**PROBLEM TO WORK ON:** Could you copy out the part of the entries below that opens with the line containing "phylum: Arthropoda" and closes with the final line, keeping both ends and every character unchanged?

**RECORD EXTRACTS:**
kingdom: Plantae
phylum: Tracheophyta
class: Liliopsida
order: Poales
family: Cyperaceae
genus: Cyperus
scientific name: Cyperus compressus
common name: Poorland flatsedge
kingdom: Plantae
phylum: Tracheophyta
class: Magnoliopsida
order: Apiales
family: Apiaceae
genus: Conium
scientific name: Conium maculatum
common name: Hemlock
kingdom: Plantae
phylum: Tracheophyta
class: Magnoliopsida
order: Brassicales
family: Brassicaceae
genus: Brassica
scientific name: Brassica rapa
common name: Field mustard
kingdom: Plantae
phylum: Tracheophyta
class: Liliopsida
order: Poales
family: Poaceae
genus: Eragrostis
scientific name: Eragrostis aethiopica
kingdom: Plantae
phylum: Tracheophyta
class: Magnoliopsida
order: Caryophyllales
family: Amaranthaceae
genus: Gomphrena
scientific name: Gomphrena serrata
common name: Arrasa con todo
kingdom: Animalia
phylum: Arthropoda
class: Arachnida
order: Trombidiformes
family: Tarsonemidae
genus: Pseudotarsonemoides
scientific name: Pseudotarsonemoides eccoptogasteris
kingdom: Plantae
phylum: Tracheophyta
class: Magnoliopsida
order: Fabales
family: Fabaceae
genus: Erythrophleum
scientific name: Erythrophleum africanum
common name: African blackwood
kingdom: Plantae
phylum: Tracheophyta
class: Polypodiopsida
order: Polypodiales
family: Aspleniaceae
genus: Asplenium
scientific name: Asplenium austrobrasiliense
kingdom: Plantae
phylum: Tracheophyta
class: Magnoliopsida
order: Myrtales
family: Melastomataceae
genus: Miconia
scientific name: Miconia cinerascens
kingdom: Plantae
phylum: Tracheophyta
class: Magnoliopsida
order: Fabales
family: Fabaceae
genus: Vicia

**RESULT OF THIS EXERCISE:**
phylum: Arthropoda
class: Arachnida
order: Trombidiformes
family: Tarsonemidae
genus: Pseudotarsonemoides
scientific name: Pseudotarsonemoides eccoptogasteris
kingdom: Plantae
phylum: Tracheophyta
class: Magnoliopsida
order: Fabales
family: Fabaceae
genus: Erythrophleum
scientific name: Erythrophleum africanum
common name: African blackwood
kingdom: Plantae
phylum: Tracheophyta
class: Polypodiopsida
order: Polypodiales
family: Aspleniaceae
genus: Asplenium
scientific name: Asplenium austrobrasiliense
kingdom: Plantae
phylum: Tracheophyta
class: Magnoliopsida
order: Myrtales
family: Melastomataceae
genus: Miconia
scientific name: Miconia cinerascens
kingdom: Plantae
phylum: Tracheophyta
class: Magnoliopsida
order: Fabales
family: Fabaceae
genus: Vicia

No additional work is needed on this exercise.